__任务要求__
请将下列全部条目的每一行结果逐一整理为编号列表，并略去所有空行。

__所供材料__
- - -

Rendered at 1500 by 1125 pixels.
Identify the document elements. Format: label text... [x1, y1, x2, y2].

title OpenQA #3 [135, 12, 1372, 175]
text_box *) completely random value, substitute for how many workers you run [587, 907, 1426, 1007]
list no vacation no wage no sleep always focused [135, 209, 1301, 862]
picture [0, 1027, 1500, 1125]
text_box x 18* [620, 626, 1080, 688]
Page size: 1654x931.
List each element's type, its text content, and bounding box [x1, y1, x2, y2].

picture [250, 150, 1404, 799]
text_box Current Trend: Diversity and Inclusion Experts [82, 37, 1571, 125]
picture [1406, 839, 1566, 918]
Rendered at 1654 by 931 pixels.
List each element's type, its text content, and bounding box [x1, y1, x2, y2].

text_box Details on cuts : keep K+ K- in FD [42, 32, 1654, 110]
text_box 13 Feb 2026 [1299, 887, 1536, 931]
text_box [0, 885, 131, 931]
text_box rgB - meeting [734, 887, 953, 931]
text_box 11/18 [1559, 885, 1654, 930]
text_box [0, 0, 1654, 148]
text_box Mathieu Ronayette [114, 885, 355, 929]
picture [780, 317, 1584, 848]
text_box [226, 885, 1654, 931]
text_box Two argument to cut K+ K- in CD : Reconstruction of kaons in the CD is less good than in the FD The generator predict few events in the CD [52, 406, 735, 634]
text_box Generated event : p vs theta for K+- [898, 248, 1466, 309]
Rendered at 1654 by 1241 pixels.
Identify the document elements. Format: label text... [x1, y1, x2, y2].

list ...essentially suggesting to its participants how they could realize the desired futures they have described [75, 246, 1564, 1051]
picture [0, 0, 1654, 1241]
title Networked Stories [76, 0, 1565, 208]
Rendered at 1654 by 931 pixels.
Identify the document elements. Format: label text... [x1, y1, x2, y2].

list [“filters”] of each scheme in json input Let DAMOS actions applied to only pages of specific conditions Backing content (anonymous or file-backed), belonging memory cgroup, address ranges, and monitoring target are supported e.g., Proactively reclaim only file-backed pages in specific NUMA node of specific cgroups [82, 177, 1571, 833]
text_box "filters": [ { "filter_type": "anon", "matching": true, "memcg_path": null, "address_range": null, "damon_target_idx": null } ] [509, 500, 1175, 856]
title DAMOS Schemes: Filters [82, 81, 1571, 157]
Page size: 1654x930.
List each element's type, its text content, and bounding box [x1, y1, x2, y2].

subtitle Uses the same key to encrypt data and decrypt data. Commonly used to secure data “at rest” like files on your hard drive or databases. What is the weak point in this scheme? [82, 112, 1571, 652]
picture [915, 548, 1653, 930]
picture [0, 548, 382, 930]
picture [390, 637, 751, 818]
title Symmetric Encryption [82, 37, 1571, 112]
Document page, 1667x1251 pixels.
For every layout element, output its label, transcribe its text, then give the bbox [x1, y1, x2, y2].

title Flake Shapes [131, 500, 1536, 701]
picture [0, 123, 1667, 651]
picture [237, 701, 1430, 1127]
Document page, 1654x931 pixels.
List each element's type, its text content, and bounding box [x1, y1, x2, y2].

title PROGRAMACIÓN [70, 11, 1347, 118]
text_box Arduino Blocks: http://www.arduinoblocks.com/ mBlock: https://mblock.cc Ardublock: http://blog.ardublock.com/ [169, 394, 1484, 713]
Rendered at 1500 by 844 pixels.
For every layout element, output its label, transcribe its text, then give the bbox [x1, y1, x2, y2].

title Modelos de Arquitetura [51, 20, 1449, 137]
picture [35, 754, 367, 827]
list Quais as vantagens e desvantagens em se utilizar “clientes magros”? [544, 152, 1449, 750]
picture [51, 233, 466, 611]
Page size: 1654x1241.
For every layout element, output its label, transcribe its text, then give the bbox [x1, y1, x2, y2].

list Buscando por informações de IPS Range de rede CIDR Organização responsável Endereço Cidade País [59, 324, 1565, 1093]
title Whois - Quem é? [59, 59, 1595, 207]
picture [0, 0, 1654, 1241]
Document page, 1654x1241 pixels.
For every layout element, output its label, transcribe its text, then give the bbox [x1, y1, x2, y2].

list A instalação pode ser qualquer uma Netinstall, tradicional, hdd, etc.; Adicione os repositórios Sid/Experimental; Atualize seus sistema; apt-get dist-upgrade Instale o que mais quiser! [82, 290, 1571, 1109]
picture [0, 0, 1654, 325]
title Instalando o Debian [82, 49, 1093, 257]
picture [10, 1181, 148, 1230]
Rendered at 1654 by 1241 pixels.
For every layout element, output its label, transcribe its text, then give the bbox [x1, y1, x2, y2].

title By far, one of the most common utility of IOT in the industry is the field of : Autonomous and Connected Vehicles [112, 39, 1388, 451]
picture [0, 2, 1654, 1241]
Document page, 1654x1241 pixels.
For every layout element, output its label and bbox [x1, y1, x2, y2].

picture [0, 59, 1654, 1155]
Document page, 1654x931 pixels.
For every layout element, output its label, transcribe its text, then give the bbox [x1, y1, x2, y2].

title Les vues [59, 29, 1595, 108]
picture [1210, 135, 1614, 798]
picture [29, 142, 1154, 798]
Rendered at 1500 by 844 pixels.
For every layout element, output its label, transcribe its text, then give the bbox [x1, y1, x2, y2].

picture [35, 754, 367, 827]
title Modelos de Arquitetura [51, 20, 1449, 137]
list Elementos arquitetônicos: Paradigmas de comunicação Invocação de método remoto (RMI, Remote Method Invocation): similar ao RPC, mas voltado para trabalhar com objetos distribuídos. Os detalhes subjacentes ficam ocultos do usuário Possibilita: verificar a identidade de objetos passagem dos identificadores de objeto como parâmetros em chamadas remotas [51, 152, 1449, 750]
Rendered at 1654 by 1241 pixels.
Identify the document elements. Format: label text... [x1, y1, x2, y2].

- - -

__任务答复__
1. Rendered at 1500 by 1125 pixels.
2. Identify the document elements. Format: label text... [x1, y1, x2, y2].
3. title OpenQA #3 [135, 12, 1372, 175]
4. text_box *) completely random value, substitute for how many workers you run [587, 907, 1426, 1007]
5. list no vacation no wage no sleep always focused [135, 209, 1301, 862]
6. picture [0, 1027, 1500, 1125]
7. text_box x 18* [620, 626, 1080, 688]
8. Page size: 1654x931.
9. List each element's type, its text content, and bounding box [x1, y1, x2, y2].
10. picture [250, 150, 1404, 799]
11. text_box Current Trend: Diversity and Inclusion Experts [82, 37, 1571, 125]
12. picture [1406, 839, 1566, 918]
13. Rendered at 1654 by 931 pixels.
14. List each element's type, its text content, and bounding box [x1, y1, x2, y2].
15. text_box Details on cuts : keep K+ K- in FD [42, 32, 1654, 110]
16. text_box 13 Feb 2026 [1299, 887, 1536, 931]
17. text_box [0, 885, 131, 931]
18. text_box rgB - meeting [734, 887, 953, 931]
19. text_box 11/18 [1559, 885, 1654, 930]
20. text_box [0, 0, 1654, 148]
21. text_box Mathieu Ronayette [114, 885, 355, 929]
22. picture [780, 317, 1584, 848]
23. text_box [226, 885, 1654, 931]
24. text_box Two argument to cut K+ K- in CD : Reconstruction of kaons in the CD is less good than in the FD The generator predict few events in the CD [52, 406, 735, 634]
25. text_box Generated event : p vs theta for K+- [898, 248, 1466, 309]
26. Rendered at 1654 by 1241 pixels.
27. Identify the document elements. Format: label text... [x1, y1, x2, y2].
28. list ...essentially suggesting to its participants how they could realize the desired futures they have described [75, 246, 1564, 1051]
29. picture [0, 0, 1654, 1241]
30. title Networked Stories [76, 0, 1565, 208]
31. Rendered at 1654 by 931 pixels.
32. Identify the document elements. Format: label text... [x1, y1, x2, y2].
33. list [“filters”] of each scheme in json input Let DAMOS actions applied to only pages of specific conditions Backing content (anonymous or file-backed), belonging memory cgroup, address ranges, and monitoring target are supported e.g., Proactively reclaim only file-backed pages in specific NUMA node of specific cgroups [82, 177, 1571, 833]
34. text_box "filters": [ { "filter_type": "anon", "matching": true, "memcg_path": null, "address_range": null, "damon_target_idx": null } ] [509, 500, 1175, 856]
35. title DAMOS Schemes: Filters [82, 81, 1571, 157]
36. Page size: 1654x930.
37. List each element's type, its text content, and bounding box [x1, y1, x2, y2].
38. subtitle Uses the same key to encrypt data and decrypt data. Commonly used to secure data “at rest” like files on your hard drive or databases. What is the weak point in this scheme? [82, 112, 1571, 652]
39. picture [915, 548, 1653, 930]
40. picture [0, 548, 382, 930]
41. picture [390, 637, 751, 818]
42. title Symmetric Encryption [82, 37, 1571, 112]
43. Document page, 1667x1251 pixels.
44. For every layout element, output its label, transcribe its text, then give the bbox [x1, y1, x2, y2].
45. title Flake Shapes [131, 500, 1536, 701]
46. picture [0, 123, 1667, 651]
47. picture [237, 701, 1430, 1127]
48. Document page, 1654x931 pixels.
49. List each element's type, its text content, and bounding box [x1, y1, x2, y2].
50. title PROGRAMACIÓN [70, 11, 1347, 118]
51. text_box Arduino Blocks: http://www.arduinoblocks.com/ mBlock: https://mblock.cc Ardublock: http://blog.ardublock.com/ [169, 394, 1484, 713]
52. Rendered at 1500 by 844 pixels.
53. For every layout element, output its label, transcribe its text, then give the bbox [x1, y1, x2, y2].
54. title Modelos de Arquitetura [51, 20, 1449, 137]
55. picture [35, 754, 367, 827]
56. list Quais as vantagens e desvantagens em se utilizar “clientes magros”? [544, 152, 1449, 750]
57. picture [51, 233, 466, 611]
58. Page size: 1654x1241.
59. For every layout element, output its label, transcribe its text, then give the bbox [x1, y1, x2, y2].
60. list Buscando por informações de IPS Range de rede CIDR Organização responsável Endereço Cidade País [59, 324, 1565, 1093]
61. title Whois - Quem é? [59, 59, 1595, 207]
62. picture [0, 0, 1654, 1241]
63. Document page, 1654x1241 pixels.
64. For every layout element, output its label, transcribe its text, then give the bbox [x1, y1, x2, y2].
65. list A instalação pode ser qualquer uma Netinstall, tradicional, hdd, etc.; Adicione os repositórios Sid/Experimental; Atualize seus sistema; apt-get dist-upgrade Instale o que mais quiser! [82, 290, 1571, 1109]
66. picture [0, 0, 1654, 325]
67. title Instalando o Debian [82, 49, 1093, 257]
68. picture [10, 1181, 148, 1230]
69. Rendered at 1654 by 1241 pixels.
70. For every layout element, output its label, transcribe its text, then give the bbox [x1, y1, x2, y2].
71. title By far, one of the most common utility of IOT in the industry is the field of : Autonomous and Connected Vehicles [112, 39, 1388, 451]
72. picture [0, 2, 1654, 1241]
73. Document page, 1654x1241 pixels.
74. For every layout element, output its label and bbox [x1, y1, x2, y2].
75. picture [0, 59, 1654, 1155]
76. Document page, 1654x931 pixels.
77. For every layout element, output its label, transcribe its text, then give the bbox [x1, y1, x2, y2].
78. title Les vues [59, 29, 1595, 108]
79. picture [1210, 135, 1614, 798]
80. picture [29, 142, 1154, 798]
81. Rendered at 1500 by 844 pixels.
82. For every layout element, output its label, transcribe its text, then give the bbox [x1, y1, x2, y2].
83. picture [35, 754, 367, 827]
84. title Modelos de Arquitetura [51, 20, 1449, 137]
85. list Elementos arquitetônicos: Paradigmas de comunicação Invocação de método remoto (RMI, Remote Method Invocation): similar ao RPC, mas voltado para trabalhar com objetos distribuídos. Os detalhes subjacentes ficam ocultos do usuário Possibilita: verificar a identidade de objetos passagem dos identificadores de objeto como parâmetros em chamadas remotas [51, 152, 1449, 750]
86. Rendered at 1654 by 1241 pixels.
87. Identify the document elements. Format: label text... [x1, y1, x2, y2].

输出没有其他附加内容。